▶ _INPUT DATA_
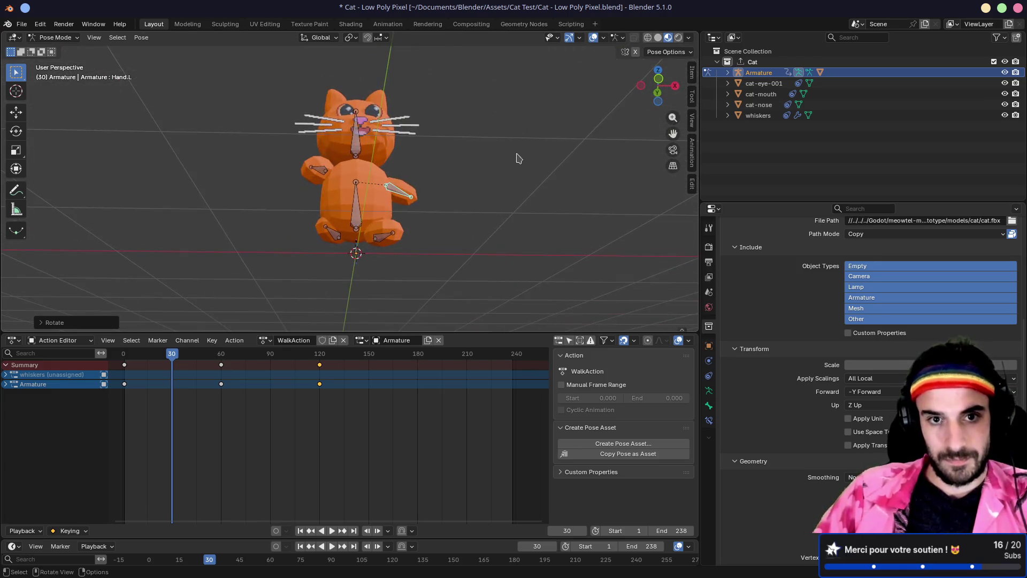
mouse_move(504, 217)
left_mouse_down()
mouse_move(451, 193)
mouse_move(323, 259)
left_mouse_up()
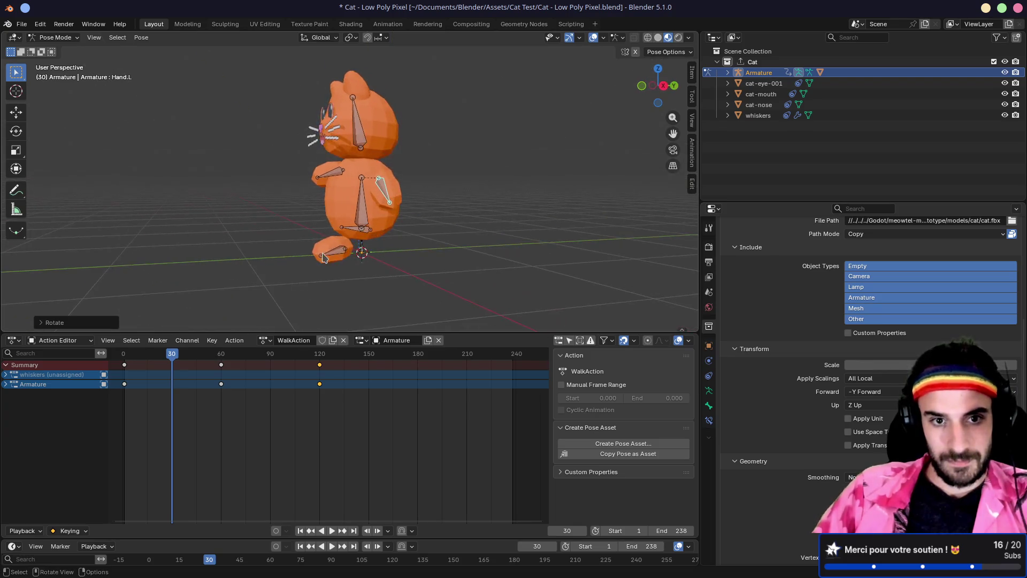
left_click(323, 258)
left_click_drag(408, 268, 383, 258)
key("g")
left_click(356, 211)
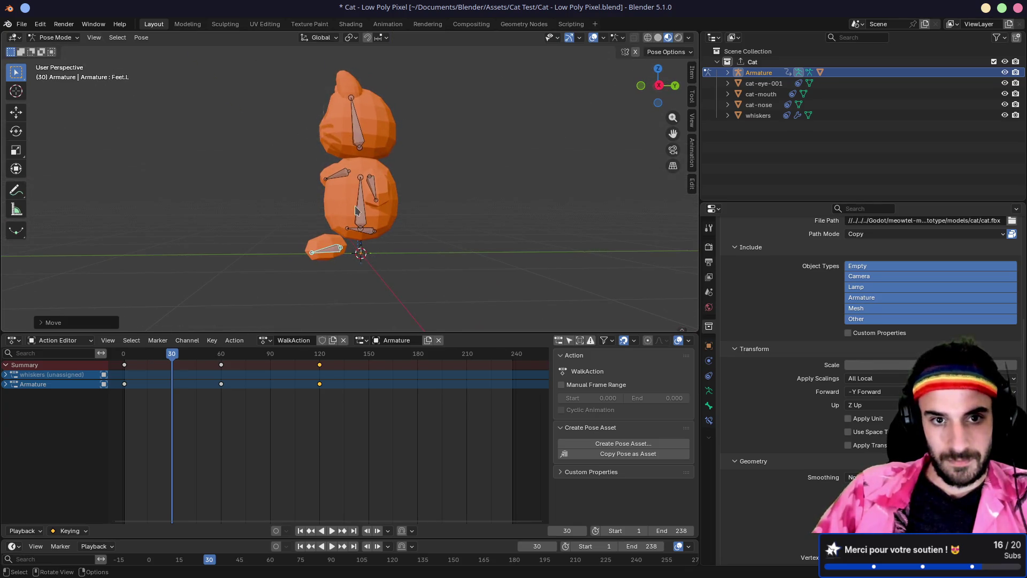
left_click(356, 210)
mouse_move(356, 210)
left_mouse_down()
mouse_move(442, 241)
mouse_move(548, 246)
mouse_move(488, 229)
mouse_move(349, 232)
left_mouse_up()
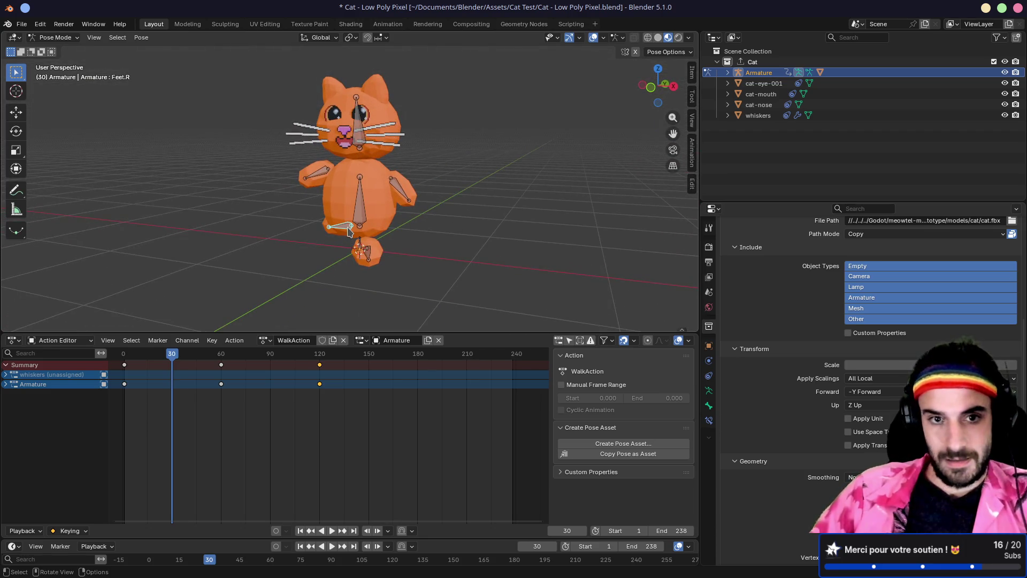
key("KP_1")
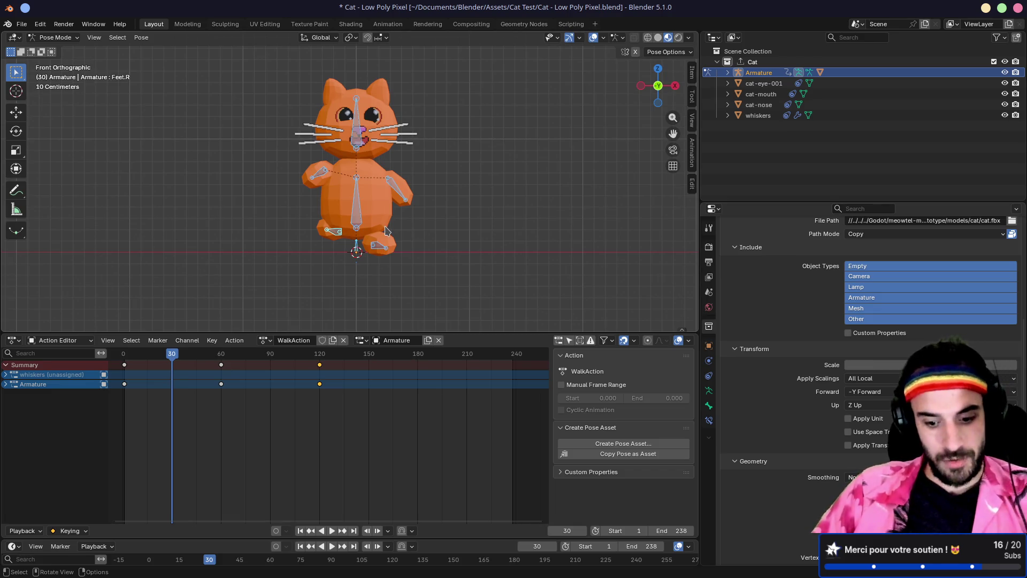
Step: Scrub the timeline back toward frame 1 to compare the poses and preview the step
left_click_drag(174, 354, 124, 364)
left_click_drag(527, 204, 332, 268)
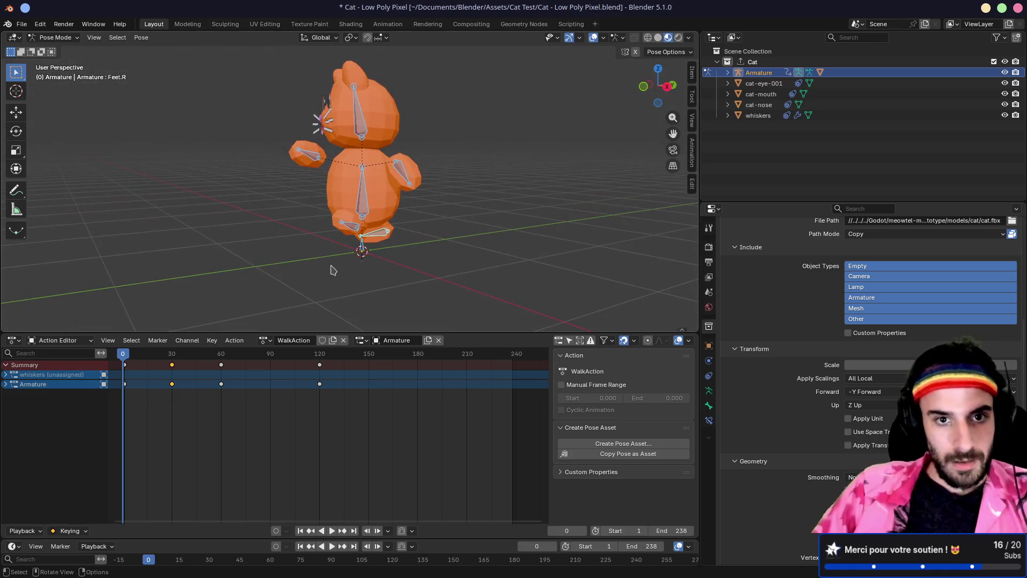
left_click(130, 357)
left_click_drag(130, 358, 166, 362)
mouse_move(153, 364)
left_mouse_down()
mouse_move(134, 362)
mouse_move(193, 369)
left_mouse_up()
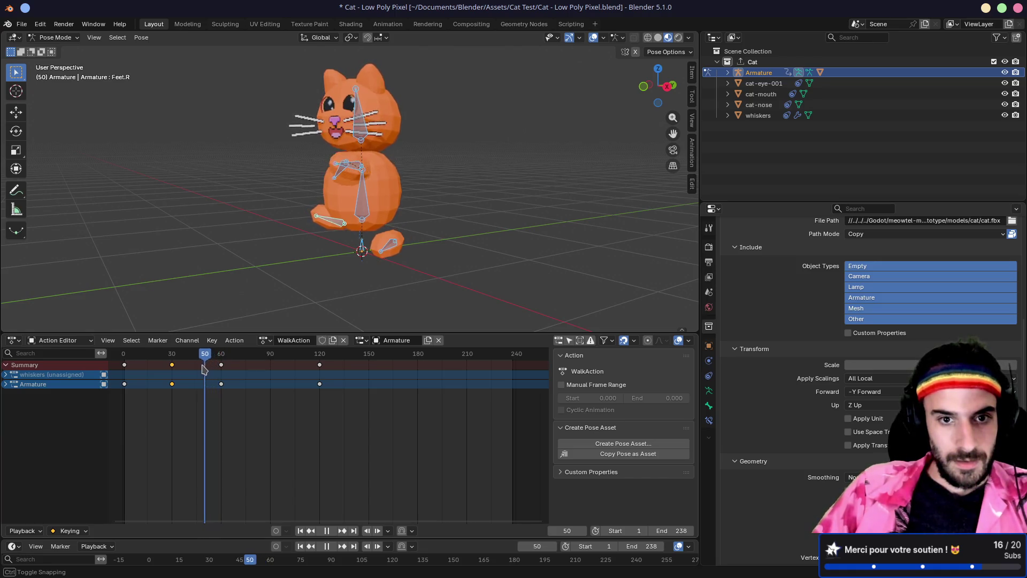
Step: Scrub the timeline to frame 90 and paste the copied pose there as a keyframe
mouse_move(203, 368)
left_mouse_down()
mouse_move(123, 363)
mouse_move(169, 365)
left_mouse_up()
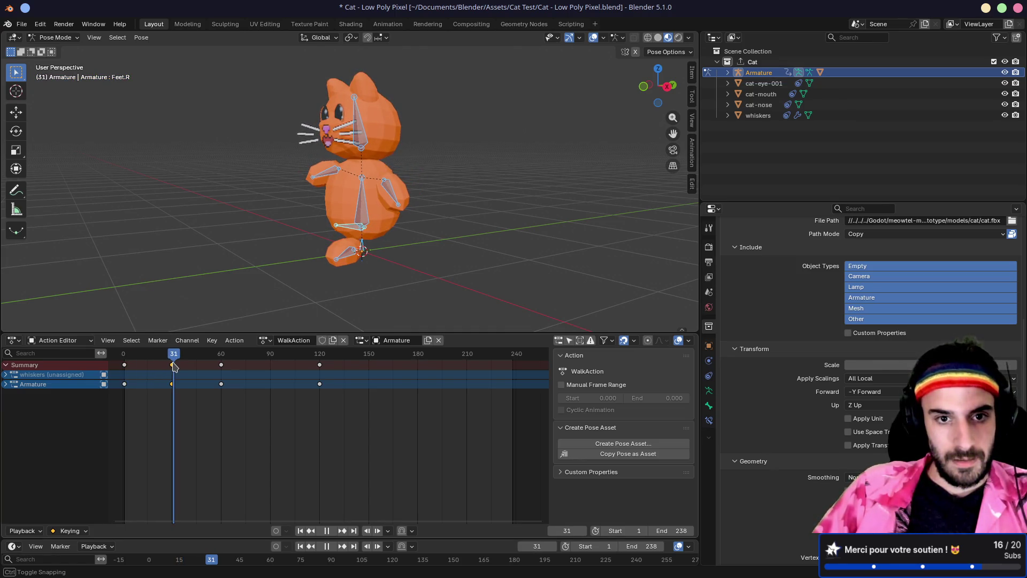
mouse_move(174, 366)
left_mouse_down()
mouse_move(223, 369)
mouse_move(174, 357)
mouse_move(268, 360)
left_mouse_up()
key("space")
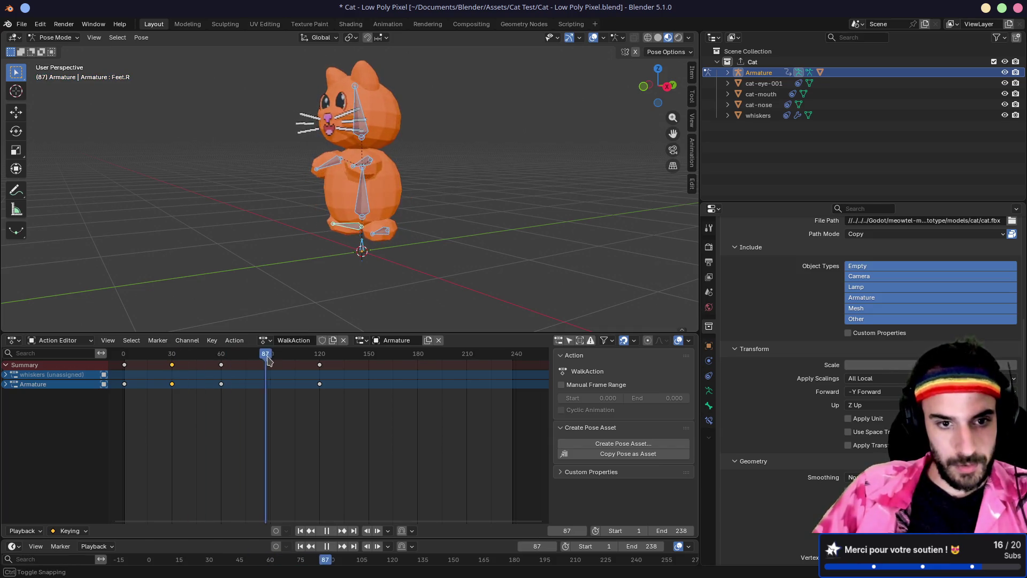
key("ctrl+v")
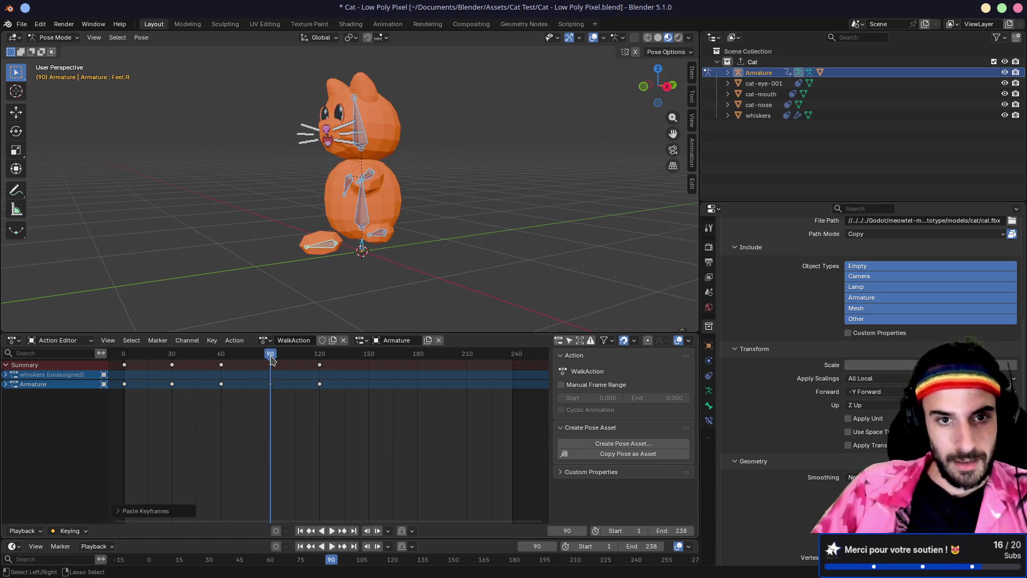
mouse_move(272, 356)
left_mouse_down()
mouse_move(126, 356)
mouse_move(328, 356)
mouse_move(320, 357)
left_mouse_up()
type("11")
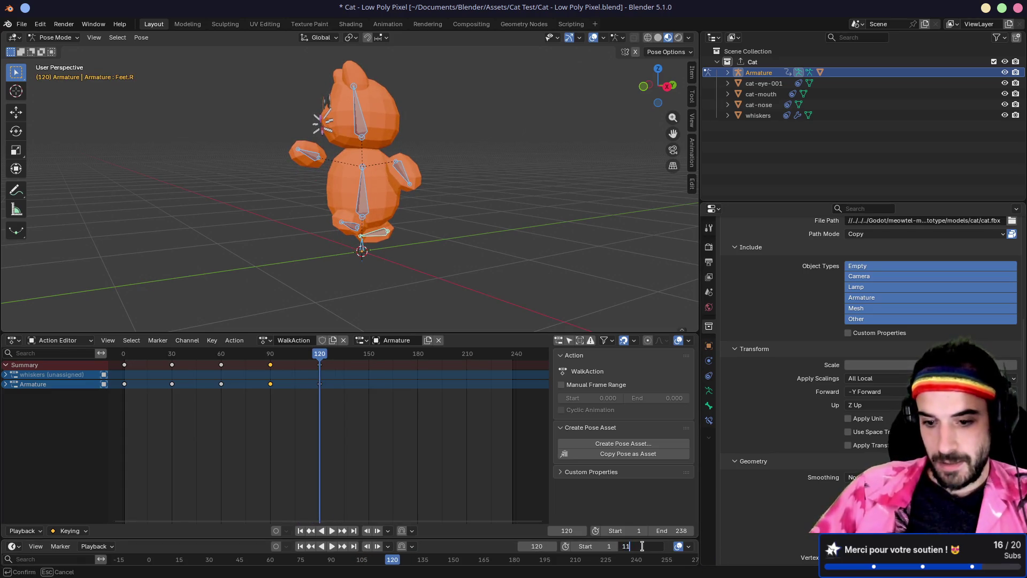
Step: Set the end frame to 119 and play the walk cycle, orbiting around the cat to watch
type("9")
key("Return")
key("space")
mouse_move(455, 316)
left_mouse_down()
mouse_move(459, 155)
mouse_move(414, 165)
mouse_move(530, 155)
mouse_move(555, 193)
left_mouse_up()
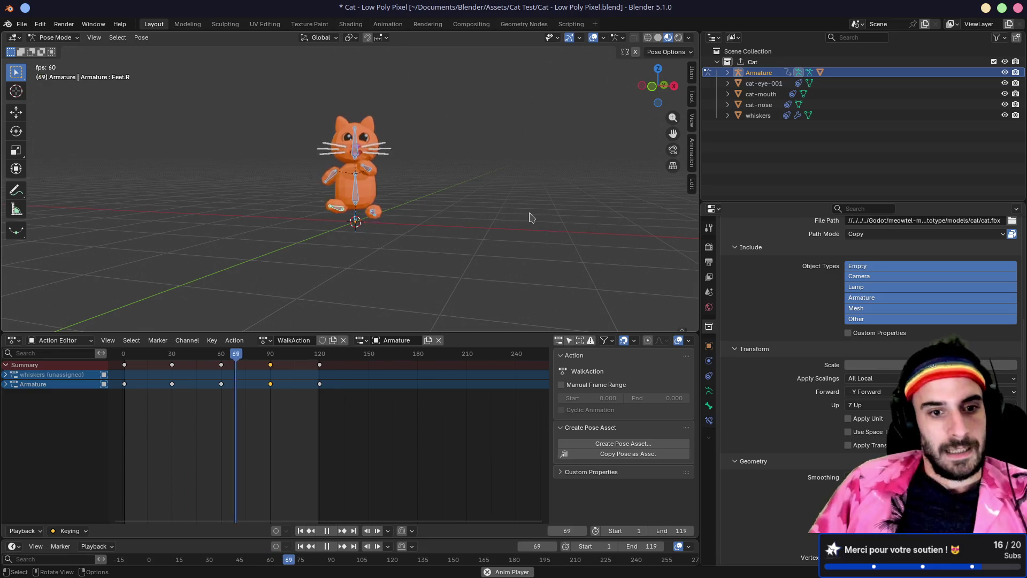
mouse_move(527, 217)
left_mouse_down()
mouse_move(458, 210)
mouse_move(518, 228)
mouse_move(484, 220)
left_mouse_up()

▶ _TASK DIRECTIONS_
Copy every line from the records above that contains the word "Step".

▶ _SOLVED PROBLEM_
Step: Scrub the timeline back toward frame 1 to compare the poses and preview the step
Step: Scrub the timeline to frame 90 and paste the copied pose there as a keyframe
Step: Set the end frame to 119 and play the walk cycle, orbiting around the cat to watch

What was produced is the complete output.